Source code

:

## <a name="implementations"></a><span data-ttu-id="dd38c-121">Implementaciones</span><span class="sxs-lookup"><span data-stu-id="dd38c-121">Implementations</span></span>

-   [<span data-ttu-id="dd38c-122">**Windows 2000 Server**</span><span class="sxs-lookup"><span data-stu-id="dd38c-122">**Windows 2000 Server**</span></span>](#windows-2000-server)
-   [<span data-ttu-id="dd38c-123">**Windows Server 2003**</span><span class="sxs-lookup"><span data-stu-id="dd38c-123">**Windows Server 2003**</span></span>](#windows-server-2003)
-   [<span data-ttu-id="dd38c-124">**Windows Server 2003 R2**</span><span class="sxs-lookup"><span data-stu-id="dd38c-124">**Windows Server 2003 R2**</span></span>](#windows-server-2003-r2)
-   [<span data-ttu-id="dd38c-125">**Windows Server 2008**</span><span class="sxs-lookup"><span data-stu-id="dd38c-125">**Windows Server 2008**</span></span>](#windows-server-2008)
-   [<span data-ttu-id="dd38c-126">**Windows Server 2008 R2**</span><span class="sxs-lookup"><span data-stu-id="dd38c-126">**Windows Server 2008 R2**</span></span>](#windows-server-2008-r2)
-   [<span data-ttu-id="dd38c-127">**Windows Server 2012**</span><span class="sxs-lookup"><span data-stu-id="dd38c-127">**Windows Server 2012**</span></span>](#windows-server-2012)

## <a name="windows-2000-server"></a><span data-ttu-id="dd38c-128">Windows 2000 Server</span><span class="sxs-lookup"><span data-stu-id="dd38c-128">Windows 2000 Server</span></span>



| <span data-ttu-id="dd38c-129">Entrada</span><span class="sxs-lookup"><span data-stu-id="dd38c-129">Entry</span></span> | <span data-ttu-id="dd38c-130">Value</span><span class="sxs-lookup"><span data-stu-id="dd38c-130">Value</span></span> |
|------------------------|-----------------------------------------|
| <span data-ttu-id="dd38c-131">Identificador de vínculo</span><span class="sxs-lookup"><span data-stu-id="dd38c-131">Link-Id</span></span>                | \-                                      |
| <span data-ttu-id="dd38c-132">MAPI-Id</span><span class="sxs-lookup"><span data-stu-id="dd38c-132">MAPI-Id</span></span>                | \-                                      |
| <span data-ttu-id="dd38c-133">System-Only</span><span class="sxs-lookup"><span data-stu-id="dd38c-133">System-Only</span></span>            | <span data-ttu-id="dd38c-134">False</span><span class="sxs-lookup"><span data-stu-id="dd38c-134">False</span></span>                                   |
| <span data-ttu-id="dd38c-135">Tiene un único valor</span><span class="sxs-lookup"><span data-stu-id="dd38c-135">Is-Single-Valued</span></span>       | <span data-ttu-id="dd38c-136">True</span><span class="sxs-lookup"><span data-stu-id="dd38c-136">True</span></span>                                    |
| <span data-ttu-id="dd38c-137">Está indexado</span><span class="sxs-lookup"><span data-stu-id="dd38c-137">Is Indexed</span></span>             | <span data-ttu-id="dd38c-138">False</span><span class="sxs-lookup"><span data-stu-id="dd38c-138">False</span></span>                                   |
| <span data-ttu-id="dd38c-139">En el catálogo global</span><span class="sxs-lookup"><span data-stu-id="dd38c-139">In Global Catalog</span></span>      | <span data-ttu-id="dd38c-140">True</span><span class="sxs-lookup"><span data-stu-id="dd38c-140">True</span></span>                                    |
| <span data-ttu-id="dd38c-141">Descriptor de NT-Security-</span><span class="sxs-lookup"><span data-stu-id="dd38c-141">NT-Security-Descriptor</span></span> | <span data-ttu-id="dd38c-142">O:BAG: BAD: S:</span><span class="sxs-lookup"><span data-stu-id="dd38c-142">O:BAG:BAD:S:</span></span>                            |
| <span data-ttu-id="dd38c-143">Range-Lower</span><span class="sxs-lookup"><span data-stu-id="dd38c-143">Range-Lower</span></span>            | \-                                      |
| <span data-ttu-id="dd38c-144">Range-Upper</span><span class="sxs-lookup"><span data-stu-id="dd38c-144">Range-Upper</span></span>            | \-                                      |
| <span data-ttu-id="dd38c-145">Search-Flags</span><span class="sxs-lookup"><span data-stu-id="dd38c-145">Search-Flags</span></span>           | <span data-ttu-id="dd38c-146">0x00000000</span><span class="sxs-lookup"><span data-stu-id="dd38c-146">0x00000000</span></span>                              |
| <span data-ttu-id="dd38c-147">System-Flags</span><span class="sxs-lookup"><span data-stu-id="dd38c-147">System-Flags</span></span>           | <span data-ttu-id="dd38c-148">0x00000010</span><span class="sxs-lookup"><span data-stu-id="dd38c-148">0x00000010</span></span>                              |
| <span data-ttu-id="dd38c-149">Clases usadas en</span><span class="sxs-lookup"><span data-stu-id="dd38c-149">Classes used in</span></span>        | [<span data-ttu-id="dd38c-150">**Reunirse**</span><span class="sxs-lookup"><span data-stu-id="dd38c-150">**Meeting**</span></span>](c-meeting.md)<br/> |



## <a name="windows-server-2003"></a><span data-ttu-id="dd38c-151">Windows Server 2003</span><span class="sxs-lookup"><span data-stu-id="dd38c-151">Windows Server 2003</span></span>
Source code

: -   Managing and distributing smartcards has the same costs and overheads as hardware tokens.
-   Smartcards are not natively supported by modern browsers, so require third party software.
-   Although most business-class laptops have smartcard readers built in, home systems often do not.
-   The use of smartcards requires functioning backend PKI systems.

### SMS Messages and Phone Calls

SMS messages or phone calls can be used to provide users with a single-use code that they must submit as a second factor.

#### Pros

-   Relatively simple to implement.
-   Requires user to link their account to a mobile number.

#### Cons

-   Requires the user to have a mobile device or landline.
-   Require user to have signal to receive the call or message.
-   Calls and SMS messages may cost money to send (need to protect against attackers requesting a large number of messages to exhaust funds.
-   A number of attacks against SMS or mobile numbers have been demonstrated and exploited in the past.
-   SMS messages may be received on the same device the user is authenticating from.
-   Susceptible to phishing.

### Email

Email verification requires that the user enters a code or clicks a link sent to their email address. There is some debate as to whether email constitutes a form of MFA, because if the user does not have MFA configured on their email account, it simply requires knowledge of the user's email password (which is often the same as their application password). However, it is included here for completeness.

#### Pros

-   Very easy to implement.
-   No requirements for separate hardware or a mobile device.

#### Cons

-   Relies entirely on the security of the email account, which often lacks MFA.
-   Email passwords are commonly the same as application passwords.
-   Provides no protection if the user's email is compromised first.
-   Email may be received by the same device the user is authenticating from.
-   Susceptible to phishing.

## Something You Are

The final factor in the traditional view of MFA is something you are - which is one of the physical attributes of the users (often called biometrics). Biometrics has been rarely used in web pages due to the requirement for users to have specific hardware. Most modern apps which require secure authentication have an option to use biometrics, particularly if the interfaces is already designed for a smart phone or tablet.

--------------------

After locating the line that holds "is compromised first.", print it and each line after it through the end of the data, exactly as it stands.

• **EXPECTED ANSWER**
-   Provides no protection if the user's email is compromised first.
-   Email may be received by the same device the user is authenticating from.
-   Susceptible to phishing.

## Something You Are

The final factor in the traditional view of MFA is something you are - which is one of the physical attributes of the users (often called biometrics). Biometrics has been rarely used in web pages due to the requirement for users to have specific hardware. Most modern apps which require secure authentication have an option to use biometrics, particularly if the interfaces is already designed for a smart phone or tablet.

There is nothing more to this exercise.